Problem with hourly averages and long-term statistics

Hi,

I’m planning to use Grafana and influx DB to visualise statistics for my heat pump over the course of a year. I found a pretty good instruction that I can certainly execute. One aspect that is recommended is to really review which data needs to be captured. This is a good approach in general, and so I took the opportunity.

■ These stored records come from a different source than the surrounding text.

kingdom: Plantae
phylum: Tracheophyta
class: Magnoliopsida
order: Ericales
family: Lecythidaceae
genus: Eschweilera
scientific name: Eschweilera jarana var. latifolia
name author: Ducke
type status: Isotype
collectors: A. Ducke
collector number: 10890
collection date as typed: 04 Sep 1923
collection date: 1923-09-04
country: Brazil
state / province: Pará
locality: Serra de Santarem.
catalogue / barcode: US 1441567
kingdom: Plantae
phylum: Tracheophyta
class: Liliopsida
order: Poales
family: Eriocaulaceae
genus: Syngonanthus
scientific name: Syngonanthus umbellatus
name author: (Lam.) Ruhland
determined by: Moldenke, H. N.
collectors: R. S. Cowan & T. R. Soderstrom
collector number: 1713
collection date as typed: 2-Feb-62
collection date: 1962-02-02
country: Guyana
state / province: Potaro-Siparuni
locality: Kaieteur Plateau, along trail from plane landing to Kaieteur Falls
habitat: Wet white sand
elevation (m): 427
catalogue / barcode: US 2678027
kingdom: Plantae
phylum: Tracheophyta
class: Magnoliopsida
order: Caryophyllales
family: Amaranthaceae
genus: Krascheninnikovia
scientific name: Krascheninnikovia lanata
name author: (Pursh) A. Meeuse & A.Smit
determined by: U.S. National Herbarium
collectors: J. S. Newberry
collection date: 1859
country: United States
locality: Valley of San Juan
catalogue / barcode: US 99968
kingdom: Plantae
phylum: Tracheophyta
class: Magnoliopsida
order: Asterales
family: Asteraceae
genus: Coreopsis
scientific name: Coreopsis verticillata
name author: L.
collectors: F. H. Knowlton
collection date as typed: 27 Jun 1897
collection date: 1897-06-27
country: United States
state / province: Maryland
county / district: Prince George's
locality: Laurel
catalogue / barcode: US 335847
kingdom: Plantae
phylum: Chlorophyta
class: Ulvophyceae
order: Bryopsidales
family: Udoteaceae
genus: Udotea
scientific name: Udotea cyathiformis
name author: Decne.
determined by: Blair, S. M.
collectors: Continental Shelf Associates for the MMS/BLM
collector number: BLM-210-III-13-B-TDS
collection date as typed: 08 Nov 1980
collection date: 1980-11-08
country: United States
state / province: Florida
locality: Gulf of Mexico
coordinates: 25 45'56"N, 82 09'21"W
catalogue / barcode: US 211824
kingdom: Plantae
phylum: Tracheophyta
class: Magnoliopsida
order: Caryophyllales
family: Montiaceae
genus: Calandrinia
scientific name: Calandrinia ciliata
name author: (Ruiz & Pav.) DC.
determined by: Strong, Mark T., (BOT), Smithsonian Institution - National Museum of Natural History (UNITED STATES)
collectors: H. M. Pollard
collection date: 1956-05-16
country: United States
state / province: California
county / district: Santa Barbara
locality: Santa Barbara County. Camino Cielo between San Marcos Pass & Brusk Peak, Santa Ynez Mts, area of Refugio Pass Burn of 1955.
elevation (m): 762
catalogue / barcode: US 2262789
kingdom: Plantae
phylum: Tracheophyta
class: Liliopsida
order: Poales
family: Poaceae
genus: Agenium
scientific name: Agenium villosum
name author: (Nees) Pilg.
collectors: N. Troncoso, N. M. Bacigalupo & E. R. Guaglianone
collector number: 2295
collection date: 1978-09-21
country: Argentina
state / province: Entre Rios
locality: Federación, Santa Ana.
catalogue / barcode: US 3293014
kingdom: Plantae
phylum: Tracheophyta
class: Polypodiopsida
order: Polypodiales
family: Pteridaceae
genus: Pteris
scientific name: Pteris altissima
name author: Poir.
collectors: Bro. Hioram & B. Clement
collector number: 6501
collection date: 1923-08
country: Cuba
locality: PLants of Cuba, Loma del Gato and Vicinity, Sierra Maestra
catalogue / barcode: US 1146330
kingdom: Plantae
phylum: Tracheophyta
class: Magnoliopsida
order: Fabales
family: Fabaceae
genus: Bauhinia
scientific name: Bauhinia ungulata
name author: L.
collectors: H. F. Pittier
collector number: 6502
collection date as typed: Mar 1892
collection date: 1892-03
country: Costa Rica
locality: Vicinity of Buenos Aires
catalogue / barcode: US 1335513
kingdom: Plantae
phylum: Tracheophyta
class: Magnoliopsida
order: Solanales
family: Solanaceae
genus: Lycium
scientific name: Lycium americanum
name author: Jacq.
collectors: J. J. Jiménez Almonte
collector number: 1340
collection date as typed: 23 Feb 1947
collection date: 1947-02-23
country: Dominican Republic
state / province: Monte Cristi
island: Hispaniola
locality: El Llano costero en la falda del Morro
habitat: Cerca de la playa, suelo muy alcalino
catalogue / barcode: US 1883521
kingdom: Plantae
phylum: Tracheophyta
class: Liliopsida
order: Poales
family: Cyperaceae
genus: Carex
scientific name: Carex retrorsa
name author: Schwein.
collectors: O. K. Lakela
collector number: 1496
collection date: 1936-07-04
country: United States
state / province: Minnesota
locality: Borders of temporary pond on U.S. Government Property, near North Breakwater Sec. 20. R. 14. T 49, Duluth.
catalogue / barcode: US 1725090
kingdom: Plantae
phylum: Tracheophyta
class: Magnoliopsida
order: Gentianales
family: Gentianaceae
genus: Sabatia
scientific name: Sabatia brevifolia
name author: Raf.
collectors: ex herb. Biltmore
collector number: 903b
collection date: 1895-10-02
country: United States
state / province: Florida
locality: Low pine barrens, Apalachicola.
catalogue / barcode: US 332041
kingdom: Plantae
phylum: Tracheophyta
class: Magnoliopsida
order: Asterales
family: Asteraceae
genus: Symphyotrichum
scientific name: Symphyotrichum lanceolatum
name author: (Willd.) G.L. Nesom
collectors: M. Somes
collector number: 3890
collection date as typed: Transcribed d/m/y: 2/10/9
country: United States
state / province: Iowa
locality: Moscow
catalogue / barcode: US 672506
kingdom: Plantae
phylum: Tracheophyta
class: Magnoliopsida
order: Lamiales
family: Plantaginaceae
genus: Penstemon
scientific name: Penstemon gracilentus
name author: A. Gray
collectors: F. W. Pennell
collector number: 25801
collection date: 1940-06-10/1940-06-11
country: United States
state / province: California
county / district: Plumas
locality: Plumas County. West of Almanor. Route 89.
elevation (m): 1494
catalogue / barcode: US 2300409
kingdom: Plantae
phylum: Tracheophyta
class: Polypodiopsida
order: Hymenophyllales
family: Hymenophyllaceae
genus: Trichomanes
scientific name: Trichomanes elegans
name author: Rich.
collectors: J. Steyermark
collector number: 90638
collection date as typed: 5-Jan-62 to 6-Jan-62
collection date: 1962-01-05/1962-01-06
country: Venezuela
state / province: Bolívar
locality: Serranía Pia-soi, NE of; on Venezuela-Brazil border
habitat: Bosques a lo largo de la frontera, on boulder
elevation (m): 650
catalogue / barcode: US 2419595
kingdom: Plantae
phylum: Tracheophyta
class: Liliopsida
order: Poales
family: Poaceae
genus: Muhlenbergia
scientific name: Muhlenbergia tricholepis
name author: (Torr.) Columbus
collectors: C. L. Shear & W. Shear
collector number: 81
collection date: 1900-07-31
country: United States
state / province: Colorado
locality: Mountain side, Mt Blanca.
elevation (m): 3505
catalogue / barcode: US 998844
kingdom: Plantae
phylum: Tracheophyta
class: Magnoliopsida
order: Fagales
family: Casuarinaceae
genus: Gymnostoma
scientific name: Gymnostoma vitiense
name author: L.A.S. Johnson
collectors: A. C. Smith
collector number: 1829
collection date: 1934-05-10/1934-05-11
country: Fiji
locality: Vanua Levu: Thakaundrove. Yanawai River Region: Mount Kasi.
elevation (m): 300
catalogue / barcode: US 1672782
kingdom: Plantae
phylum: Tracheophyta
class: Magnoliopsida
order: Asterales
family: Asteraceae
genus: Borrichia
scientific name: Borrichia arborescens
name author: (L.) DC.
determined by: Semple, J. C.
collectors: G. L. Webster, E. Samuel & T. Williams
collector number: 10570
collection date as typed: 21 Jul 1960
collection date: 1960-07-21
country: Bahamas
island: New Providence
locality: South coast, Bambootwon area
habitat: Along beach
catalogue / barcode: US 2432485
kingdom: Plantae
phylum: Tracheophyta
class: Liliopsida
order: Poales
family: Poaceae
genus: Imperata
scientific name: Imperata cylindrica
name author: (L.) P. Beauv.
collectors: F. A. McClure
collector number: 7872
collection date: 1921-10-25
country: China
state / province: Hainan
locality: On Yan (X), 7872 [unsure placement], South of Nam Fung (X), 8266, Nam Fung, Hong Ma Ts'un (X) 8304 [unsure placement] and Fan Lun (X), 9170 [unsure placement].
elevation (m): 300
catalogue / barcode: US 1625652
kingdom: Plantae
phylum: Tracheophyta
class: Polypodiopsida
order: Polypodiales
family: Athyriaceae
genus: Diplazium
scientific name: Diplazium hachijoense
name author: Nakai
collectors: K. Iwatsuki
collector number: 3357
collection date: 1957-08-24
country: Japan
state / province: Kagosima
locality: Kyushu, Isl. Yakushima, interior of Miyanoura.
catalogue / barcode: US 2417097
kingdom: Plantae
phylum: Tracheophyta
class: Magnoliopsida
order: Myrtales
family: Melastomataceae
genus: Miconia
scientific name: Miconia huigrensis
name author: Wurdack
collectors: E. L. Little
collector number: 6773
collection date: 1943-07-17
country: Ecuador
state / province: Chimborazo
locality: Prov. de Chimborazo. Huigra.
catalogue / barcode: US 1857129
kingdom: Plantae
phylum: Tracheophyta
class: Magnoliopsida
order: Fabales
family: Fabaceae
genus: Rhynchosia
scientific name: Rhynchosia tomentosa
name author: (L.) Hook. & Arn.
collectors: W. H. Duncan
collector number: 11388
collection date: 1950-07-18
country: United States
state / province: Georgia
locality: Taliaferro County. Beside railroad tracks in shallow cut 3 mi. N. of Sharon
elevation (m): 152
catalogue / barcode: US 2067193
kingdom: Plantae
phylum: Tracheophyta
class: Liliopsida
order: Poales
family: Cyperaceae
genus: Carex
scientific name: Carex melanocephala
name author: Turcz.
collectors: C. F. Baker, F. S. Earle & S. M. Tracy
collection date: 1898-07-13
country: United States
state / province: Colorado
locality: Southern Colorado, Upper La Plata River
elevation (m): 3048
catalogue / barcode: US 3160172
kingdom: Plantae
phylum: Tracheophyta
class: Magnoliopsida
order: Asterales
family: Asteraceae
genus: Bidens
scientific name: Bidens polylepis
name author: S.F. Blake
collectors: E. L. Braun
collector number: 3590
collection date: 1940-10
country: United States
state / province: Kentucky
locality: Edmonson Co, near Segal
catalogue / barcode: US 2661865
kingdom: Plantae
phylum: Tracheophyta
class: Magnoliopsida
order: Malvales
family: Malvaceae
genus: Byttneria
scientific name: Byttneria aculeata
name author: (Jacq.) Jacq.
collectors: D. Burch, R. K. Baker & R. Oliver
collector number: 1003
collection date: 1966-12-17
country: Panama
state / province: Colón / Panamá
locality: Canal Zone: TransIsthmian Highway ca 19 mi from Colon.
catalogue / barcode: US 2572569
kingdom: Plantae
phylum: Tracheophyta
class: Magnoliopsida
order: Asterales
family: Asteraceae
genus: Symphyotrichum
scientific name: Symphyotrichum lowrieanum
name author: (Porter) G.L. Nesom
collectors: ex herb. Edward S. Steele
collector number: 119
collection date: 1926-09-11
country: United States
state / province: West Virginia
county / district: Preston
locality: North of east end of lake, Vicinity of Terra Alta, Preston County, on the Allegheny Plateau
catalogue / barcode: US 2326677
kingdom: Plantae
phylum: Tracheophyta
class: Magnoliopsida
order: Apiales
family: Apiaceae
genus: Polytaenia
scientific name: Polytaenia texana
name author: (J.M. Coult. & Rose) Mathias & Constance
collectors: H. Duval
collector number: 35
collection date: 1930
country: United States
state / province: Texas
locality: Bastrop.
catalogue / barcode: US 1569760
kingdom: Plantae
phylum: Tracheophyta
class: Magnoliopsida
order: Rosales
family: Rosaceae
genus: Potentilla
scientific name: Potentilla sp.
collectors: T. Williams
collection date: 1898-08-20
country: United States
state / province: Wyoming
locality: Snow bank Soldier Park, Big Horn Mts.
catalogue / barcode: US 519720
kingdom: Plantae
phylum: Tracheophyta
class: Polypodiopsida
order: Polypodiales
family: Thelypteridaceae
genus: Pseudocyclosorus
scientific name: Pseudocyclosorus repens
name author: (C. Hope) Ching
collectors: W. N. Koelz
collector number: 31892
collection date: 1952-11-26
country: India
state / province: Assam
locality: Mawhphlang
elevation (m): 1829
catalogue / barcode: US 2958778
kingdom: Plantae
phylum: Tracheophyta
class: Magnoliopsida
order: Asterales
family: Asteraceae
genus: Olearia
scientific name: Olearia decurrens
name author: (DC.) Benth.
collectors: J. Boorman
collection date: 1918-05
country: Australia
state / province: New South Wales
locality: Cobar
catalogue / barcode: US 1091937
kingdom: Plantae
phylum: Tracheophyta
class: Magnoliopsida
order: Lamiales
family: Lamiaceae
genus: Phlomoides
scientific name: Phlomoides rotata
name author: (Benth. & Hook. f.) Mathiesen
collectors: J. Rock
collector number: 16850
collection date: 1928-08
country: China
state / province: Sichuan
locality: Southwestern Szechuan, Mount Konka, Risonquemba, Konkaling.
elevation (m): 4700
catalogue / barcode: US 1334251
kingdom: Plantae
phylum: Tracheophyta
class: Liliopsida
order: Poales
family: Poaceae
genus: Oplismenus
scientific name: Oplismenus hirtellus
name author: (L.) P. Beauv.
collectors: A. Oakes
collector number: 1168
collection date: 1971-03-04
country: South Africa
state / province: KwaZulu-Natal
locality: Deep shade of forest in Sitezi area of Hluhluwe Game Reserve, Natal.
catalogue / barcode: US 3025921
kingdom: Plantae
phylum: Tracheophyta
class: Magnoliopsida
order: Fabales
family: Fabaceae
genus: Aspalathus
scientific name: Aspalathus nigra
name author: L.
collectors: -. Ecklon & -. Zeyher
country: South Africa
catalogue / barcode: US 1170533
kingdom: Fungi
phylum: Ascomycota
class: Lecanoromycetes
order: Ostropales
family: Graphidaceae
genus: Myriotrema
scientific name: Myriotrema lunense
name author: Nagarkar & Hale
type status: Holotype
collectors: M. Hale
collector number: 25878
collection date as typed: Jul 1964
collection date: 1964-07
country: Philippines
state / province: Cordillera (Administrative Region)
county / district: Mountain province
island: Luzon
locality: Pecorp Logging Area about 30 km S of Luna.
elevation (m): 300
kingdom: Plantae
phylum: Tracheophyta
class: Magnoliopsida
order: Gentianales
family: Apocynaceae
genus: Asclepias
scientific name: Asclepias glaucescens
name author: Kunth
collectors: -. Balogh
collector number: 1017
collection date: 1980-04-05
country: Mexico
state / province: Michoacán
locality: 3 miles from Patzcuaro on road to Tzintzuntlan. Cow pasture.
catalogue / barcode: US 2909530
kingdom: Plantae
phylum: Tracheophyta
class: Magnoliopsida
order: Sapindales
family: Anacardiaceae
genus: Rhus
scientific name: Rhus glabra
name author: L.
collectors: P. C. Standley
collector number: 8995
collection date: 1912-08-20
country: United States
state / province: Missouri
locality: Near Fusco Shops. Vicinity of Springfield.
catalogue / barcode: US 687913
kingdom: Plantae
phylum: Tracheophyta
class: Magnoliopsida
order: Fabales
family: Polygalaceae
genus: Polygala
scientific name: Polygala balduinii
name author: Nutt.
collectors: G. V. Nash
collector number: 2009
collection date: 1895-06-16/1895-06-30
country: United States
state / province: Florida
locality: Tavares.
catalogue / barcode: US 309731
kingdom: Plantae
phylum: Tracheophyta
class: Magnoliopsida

But in this context, I discovered something weird:
I have a sensor that captures the COP for the heat pump once a day. This works as expected every night at 23:55. Configuration:

- trigger:
    - platform: time
      at: "23:55:00"
  sensor:
    - name: "COP WW täglich"
      state: >
        {% set heat = states('sensor.erzeugte_warmemenge_ww') | float(0) %}
        {% set energy = states('sensor.energie_verbrauch_ww') | float(0) %}
        {{ (heat / energy) | round(2, default=0) }}
      availability: >
        {{states('sensor.erzeugte_warmemenge_ww')|is_number and states('sensor.energie_verbrauch_ww')|is_number}}
      state_class: measurement

However, when looking at the history for that sensor it has actually more data points than originally captured. This is because the long term statistics table is inflated by hourly average values which are pointless for such a sensor. Check the data in this table:

Sensor Value Date
sensor.cop_ww_taglich 4,7799844145 2024-09-25T21:00:00.000Z
sensor.cop_ww_taglich 4,89 2024-09-25T22:00:00.000Z
sensor.cop_ww_taglich 4,89 2024-09-25T23:00:00.000Z
sensor.cop_ww_taglich 4,89416018554167 2024-09-26T21:00:00.000Z
sensor.cop_ww_taglich 4,94 2024-09-26T22:00:00.000Z
sensor.cop_ww_taglich 4,94 2024-09-26T23:00:00.000Z
sensor.cop_ww_taglich 4,94582424200556 2024-09-27T21:00:00.000Z
sensor.cop_ww_taglich 5,01 2024-09-27T21:55:00.467Z
sensor.cop_ww_taglich 4,75 2024-09-28T21:55:00.466Z
sensor.cop_ww_taglich 4,94 2024-09-29T21:55:00.467Z
sensor.cop_ww_taglich 4,71 2024-09-30T21:55:00.466Z
sensor.cop_ww_taglich 5,15 2024-10-01T21:55:00.467Z
sensor.cop_ww_taglich 4,6 2024-10-02T21:55:00.466Z
sensor.cop_ww_taglich 5,01 2024-10-03T21:55:00.466Z
sensor.cop_ww_taglich 4,86 2024-10-04T21:55:00.466Z
sensor.cop_ww_taglich 4,82 2024-10-05T21:55:00.467Z

So instead of reducing the stored data, the transformation of the long term statistics inflates the data.

Has anyone an idea how to circumvent this?
Some ideas from my end:

  • Ignore it since Influx DB does anyway not depend on the long term statistics
  • Change the state_class of the sensor from measurement to ???

Never used Grafana, so my question could be silly.
Where do you take this table from? In Grafana?
Is it historical data?
If you think that this table contains LTS - then why almost all days have 1 reading, and some days have more readings? (but anyway not hourly)

This is how HA works, and it can cause problems for things like daily maximums from long-term statistics (for example). If a sensor is 200 at 9am and then 100 at 3pm, it is assumed that it stayed at 200 for the period between 9am and 3pm. If these were on separate days, the maximum for the second day would (so far) be 200 because of the value the day before.

If your numbers increase as time progresses, you could use a state class of total increasing which would overcome a lot of the problems. However, it sounds like you don’t need long-term statistics anyway, so why not just omit state class to not store them?